Die Grünliberalen fordern deshalb, das Verkehrsregime in der Innenstadt gesamthaft zu überdenken. Könnte beispielsweise ein Einbahnringregime die unterschiedlichen Ansprüche besser miteinander vereinbaren?
Der Verkehr in der Innenstadt muss neu gedacht werden.
Im Stadtparlament wurde vor Kurzem die Verkehrsbefreiung des Bypass Unterer Graben gefordert. Hinter diesem Wunsch stehen auch die Grünliberalen. Zurzeit ist eben dieser wegen Bauarbeiten gesperrt. Doch selbst während der verkehrsärmeren Ferienzeit, staut sich der Verkehr vom Blumenbergplatz über die Schibenertor-Kreuzung zurück. Es scheint also, wie vom Tiefbauamt befürchtet, bei einer Sperrung zu einer Überlastung des Knotens Schibenertor zu kommen.
Auch der Wunsch, nach einer einseitigen Verkehrsführung jenseits der Mittelinsel am Schibenertorplatz, ist schwierig, wenn gleichzeitig Forderungen nach Velospuren im Raum stehen.
Die Studie «Grünes Gallustal» sieht eine Begrünung der Strassenräume und die Pflanzung von Alleen vor. Für die Grünliberalen ist es eine Notwendigkeit, dem Klimawandel entgegenzuwirken und die Überhitzung der Stadt zu vermindern, weshalb sie die Umsetzung der Massnahmen in «Grünes Gallustal» nach Möglichkeit befürworten.
Der Verkehr muss abnehmen
All diese Wünsche und Forderungen stehen im Widerspruch zum primären Zweck von Strassen, die Liegenschaften zu erschliessen. In der Innenstadt zwischen Altstadt und St.Leonhard würde beispielsweise die Erreichbarkeit von Parkgaragen stark erschwert, weshalb eine Sperrung nicht ohne Weiteres möglich ist. Hingegen kann der Durchgangsverkehr auf der Rosenbergstrasse kanalisiert werden. Für die Ziele Hauptbahnhof, Universität oder die grossen Parkgaragen Brühltor, Burggraben oder, demnächst auch, Unterer Graben ist die Route St.Leonhard-Strasse – Oberer Graben ohnehin der falsche Weg. Doch mit dem geplanten Autobahnanschluss Güterbahnhof würde dieser sogar gestärkt.

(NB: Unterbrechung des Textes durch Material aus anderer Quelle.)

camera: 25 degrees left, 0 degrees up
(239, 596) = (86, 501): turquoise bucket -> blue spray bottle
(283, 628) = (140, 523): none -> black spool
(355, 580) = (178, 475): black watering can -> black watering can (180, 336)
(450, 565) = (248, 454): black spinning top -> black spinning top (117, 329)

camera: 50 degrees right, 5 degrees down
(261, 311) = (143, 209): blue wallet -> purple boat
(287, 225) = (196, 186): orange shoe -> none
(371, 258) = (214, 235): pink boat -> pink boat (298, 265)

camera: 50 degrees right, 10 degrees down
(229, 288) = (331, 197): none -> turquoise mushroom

Mit der Rückweisung der Umgestaltung der St.Leonhard-Strasse zwischen Hauptpost und Neumarkt, dem Auftrag zur Prüfung einer Tempo-30-Zone und dem Verzicht von Lichtsignalen hat das Stadtparlament ein klares Zeichen gesetzt. Eine kurze Denkpause schadet nicht. Diese Zeit muss für die Gesamtbetrachtung genutzt werden.

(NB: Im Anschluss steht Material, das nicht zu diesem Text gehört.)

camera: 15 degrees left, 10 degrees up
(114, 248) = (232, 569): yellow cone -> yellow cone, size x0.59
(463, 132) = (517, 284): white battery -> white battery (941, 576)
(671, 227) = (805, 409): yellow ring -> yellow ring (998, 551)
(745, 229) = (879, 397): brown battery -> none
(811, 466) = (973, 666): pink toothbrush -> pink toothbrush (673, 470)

Welches sind die wichtigsten Ziele für den motorisierten Individualverkehr (MIV)? Wo sind die starken Fussverkehrsströme? Wo darf der ÖV keine langen Wartezeiten haben? Wie bringt man den Veloverkehr möglichst fliessend durch das Zentrum?
Einbahnringe prüfen
Möglicherweise kann der Verkehr in einem System aus Einbahnstrassen effizienter, platzsparender und flüssiger abgewickelt werden. In New York wird der Verkehr so kanalisiert, aber auch Lugano oder Freiburg im Breisgau, funktionieren nach diesem Modell. In Freiburg gilt für die Hauptdurchgangsstrasse zudem Tempo 30 – ein Ansatz, der auch in St.Gallen kein Tabu mehr sein darf. Der dadurch gewonnene Platz soll attraktiveren Fussverkehrsbereichen und der Begrünung zugute kommen. Velofahrende sollen sich, je nach Geschwindigkeit, in den Mischverkehr eingliedern, oder sich entsprechend rücksichtsvoll in Begegnungszonen fortbewegen.

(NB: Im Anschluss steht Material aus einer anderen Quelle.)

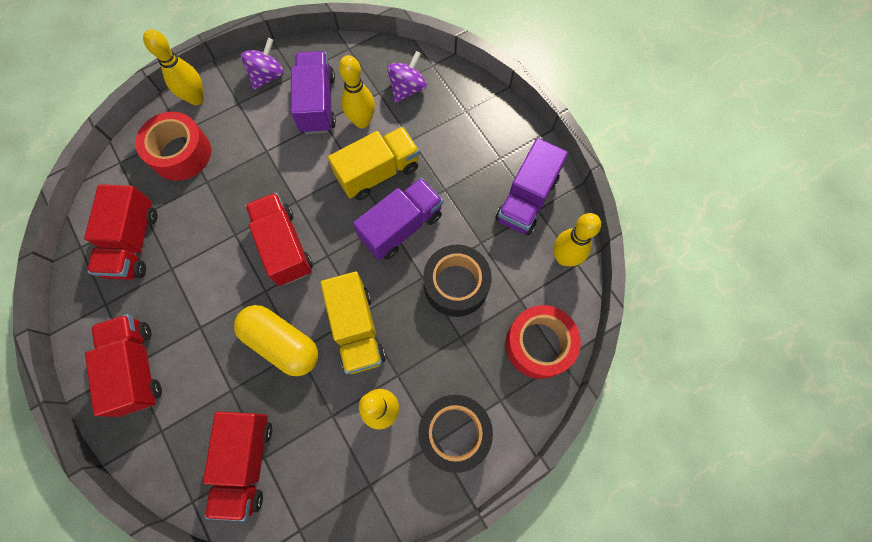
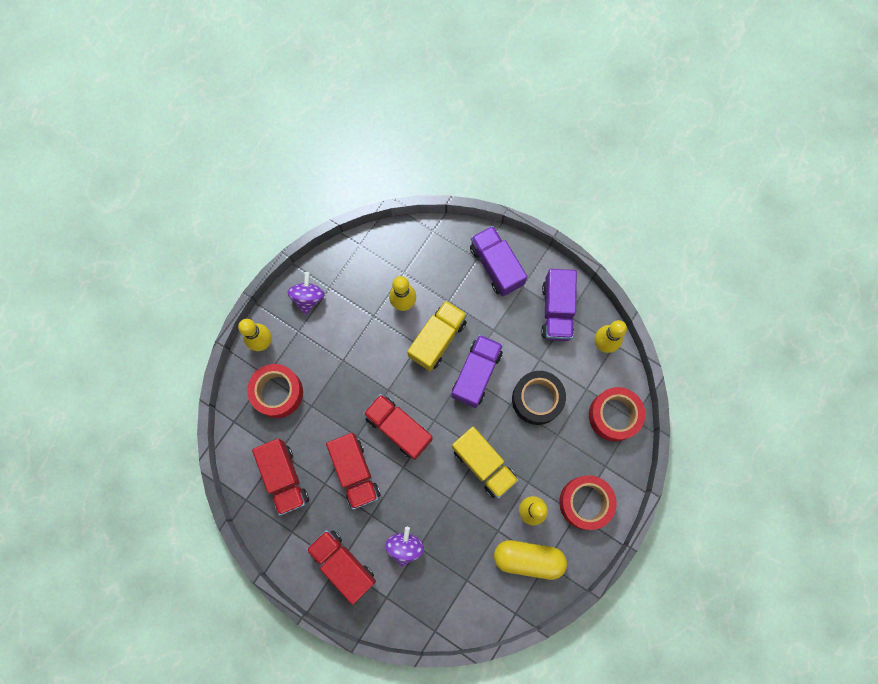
camera: 25 degrees left, 5 degrees up
(246, 462) = (457, 589): red truck -> red truck (355, 472)
(282, 343) = (436, 499): yellow capsule -> yellow capsule (528, 559)
(317, 104) = (361, 304): purple truck -> purple truck (496, 266)
(407, 88) = (424, 259): purple spinning top -> purple spinning top (405, 547)
(454, 432) = (585, 502): black tape -> red tape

Auf Einbahnstrassen findet sich eher Platz für Radstreifen als im aktuellen Verkehrsregime. Clever durchdacht, könnte weitgehend auf Linksabbieger verzichtet werden. So könnten Lichtsignalanlagen und Rückstaus reduziert werden.
Vieles ist organisch gewachsen. Viel zu oft, wird ein Verkehrsregime als gegeben vorausgesetzt. Bloss nichts ändern. Die Grünliberalen erwarten von der Stadt eine agilere Denkweise, was die Weiterentwicklung des Verkehrsregimes betrifft. Es bleiben uns keine 40 Jahre, um die Verkehrssünden der Vergangenheit auszubügeln, der Klimawandel ist schon längst auf der Überholspur!